#### QUOTED PASSAGE ####
Parsing URL with Logstash (using ECS fields)

Elastic Stack Logstash
1

Hi there
i've been working on a way to parse url into ecs fields, and it seems to be working well.
Hope it helps!

# Parser a url
filter {
    grok {
        match => [
            # match https://user:pwd@stuff.domain.com:8080/some/path?p1=v1&p2=v2#anchor
            "field", "%{URIPROTO:url.scheme}://(?:%{USER:url.username}:(?<url.password>[^@]*)@)?(?:%{IPORHOST:url.domain}(?::%{POSINT:url.port}))?(?:%{URIPATH:url.path}(?:%{URIPARAM:url.query}))?",
            # match stuff.domain.com:8080/some/path?p1=v1&p2=v2#anchor
            "field", "%{IPORHOST:url.domain}(?::%{POSINT:url.port})(?:%{URIPATH:url.path}(?:%{URIPARAM:url.query}))?",
            # match /some/path?p1=v1&p2=v2#anchor
            "field", "%{URIPATH:url.path}(?:%{URIPARAM:url.query})"
        ]
    }
    if "_grokparsefailure" not in [tags] {
        grok {
            match => {
                "url.query" => "^\?(?<url.query>[A-Za-z0-9$.+!*'|(){},~@%&/=:;_?\-\[\]<>]*)(?:#(?:%{WORD:url.fragment}))?"
            }
      overwrite => [ "url.query" ]
        }
        kv {
        source => "url.query"
        field_split => "&"
        target => "url.query.params"
#### EXTRACTED DATA ####
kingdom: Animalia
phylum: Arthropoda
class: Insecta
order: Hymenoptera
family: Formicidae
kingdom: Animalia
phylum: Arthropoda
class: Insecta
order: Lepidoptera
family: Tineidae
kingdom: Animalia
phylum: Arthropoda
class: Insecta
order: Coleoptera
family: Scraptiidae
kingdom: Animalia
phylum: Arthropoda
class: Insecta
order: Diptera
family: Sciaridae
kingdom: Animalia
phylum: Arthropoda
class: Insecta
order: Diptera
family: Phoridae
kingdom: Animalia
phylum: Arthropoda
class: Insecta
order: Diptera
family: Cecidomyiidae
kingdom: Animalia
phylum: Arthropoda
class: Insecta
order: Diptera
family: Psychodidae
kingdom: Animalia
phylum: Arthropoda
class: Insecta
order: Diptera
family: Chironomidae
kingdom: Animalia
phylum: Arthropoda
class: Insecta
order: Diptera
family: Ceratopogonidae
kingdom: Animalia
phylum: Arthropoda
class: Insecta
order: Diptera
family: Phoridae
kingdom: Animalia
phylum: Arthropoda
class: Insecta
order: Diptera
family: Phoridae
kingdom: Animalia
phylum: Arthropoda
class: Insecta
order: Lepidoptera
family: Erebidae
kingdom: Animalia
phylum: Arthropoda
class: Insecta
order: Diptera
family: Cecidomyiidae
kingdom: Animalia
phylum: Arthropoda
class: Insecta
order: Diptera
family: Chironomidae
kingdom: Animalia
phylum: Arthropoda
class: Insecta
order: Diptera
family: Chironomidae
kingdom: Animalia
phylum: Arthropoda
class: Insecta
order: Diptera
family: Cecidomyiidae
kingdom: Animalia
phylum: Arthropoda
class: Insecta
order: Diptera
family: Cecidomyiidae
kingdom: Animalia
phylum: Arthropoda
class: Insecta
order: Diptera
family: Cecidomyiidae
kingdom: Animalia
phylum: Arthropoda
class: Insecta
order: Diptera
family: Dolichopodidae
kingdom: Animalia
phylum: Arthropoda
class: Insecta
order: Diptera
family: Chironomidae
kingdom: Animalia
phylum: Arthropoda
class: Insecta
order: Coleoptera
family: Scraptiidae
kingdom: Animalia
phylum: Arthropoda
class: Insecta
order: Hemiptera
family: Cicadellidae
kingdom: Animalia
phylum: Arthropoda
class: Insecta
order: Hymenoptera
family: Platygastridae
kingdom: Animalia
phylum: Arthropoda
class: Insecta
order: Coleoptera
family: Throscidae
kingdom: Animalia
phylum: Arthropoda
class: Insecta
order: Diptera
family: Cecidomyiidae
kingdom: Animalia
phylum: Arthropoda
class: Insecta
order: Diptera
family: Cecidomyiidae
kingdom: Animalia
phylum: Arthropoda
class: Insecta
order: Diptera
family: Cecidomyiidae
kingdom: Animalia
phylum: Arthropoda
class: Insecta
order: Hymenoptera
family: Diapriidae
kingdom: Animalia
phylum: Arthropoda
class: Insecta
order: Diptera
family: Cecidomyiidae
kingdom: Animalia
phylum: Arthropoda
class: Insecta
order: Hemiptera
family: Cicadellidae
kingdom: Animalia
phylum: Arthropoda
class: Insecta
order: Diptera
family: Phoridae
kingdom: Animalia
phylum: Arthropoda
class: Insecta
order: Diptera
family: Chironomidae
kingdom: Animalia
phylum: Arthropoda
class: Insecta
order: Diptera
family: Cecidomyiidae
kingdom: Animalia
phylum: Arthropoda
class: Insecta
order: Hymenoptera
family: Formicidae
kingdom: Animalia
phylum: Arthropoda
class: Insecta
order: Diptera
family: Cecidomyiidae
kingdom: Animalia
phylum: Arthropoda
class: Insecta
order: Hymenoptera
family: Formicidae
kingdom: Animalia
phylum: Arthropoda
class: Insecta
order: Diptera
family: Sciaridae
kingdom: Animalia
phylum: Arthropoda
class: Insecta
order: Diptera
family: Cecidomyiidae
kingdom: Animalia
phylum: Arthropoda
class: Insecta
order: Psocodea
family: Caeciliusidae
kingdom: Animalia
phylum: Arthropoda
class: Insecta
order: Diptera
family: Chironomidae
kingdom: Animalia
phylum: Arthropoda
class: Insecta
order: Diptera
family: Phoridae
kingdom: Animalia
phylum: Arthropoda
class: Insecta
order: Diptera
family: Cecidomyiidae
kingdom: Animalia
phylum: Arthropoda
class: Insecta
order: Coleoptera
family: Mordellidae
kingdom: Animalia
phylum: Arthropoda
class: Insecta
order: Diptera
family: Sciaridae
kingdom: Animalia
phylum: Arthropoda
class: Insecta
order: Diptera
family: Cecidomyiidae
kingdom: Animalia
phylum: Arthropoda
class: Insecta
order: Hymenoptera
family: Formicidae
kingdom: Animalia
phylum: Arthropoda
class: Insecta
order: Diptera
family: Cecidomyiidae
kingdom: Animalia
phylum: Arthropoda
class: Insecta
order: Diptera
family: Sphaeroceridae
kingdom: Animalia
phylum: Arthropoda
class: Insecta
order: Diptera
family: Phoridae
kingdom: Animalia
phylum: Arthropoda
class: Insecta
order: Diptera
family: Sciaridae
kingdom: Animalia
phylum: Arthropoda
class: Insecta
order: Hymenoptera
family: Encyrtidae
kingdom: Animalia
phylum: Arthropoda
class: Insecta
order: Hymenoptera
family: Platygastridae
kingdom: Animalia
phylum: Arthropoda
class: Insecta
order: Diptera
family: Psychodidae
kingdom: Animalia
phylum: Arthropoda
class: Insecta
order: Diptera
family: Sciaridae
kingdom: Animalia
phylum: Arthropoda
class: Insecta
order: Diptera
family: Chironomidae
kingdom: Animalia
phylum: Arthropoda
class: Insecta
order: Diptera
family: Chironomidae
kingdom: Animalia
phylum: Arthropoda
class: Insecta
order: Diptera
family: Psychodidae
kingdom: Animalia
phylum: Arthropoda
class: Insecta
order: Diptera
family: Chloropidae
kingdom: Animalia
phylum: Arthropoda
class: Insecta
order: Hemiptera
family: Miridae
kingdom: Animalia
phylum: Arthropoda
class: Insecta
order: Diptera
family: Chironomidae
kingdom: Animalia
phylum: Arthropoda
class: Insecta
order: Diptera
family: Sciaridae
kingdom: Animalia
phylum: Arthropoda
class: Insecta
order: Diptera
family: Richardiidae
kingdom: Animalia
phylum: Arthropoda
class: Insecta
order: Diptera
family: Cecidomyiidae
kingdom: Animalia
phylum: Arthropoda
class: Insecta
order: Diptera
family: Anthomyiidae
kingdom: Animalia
####
▶ **WORK INSTRUCTION A**: In the Logstash URL-parsing post, name every url.* field that the match patterns in the first grok block capture.
▶ **WORK INSTRUCTION B**: Pick up the Logstash URL-parsing post right after its last line and carry it on.

▶ **OUTPUT A**: url.scheme, url.username, url.password, url.domain, url.port, url.path, url.query

▶ **OUTPUT B**:
        }
    }
}
2

Here is a working example, also illustrating multiple matches (break_on_match true by default):

input {
  generator {
    count => 1
    message => 'https://user:pwd@stuff.domain.com:8080/some/path?p1=v1&p2=v2#anchor'
  }
}


# Parser a url
filter {
	grok {
		match => {
      message => [
  			# match https://user:pwd@stuff.domain.com:8080/some/path?p1=v1&p2=v2#anchor
  			"%{URIPROTO:url.scheme}://(?:%{USER:url.username}:(?<url.password>[^@]*)@)?(?:%{IPORHOST:url.domain}(?::%{POSINT:url.port}))?(?:%{URIPATH:url.path}(?:%{URIPARAM:url.query}))?",
  			# match stuff.domain.com:8080/some/path?p1=v1&p2=v2#anchor
  			"%{IPORHOST:url.domain}(?::%{POSINT:url.port})(?:%{URIPATH:url.path}(?:%{URIPARAM:url.query}))?",
  			# match /some/path?p1=v1&p2=v2#anchor
  			"%{URIPATH:url.path}(?:%{URIPARAM:url.query})"
      ]
		}
	}
	if "_grokparsefailure" not in [tags] {
		grok {
			match => {
				"url.query" => "^\?(?<url.query>[A-Za-z0-9$.+!*'|(){},~@%&/=:;_?\-\[\]<>]*)(?:#(?:%{WORD:url.fragment}))?"
			}
      overwrite => [ "url.query" ]
		}
		kv {
  		source => "url.query"
  		field_split => "&"
  		target => "url.query.params"
		}
	}
}


output {
  stdout {
    codec => json
  }
}
3

This topic was automatically closed 28 days after the last reply. New replies are no longer allowed.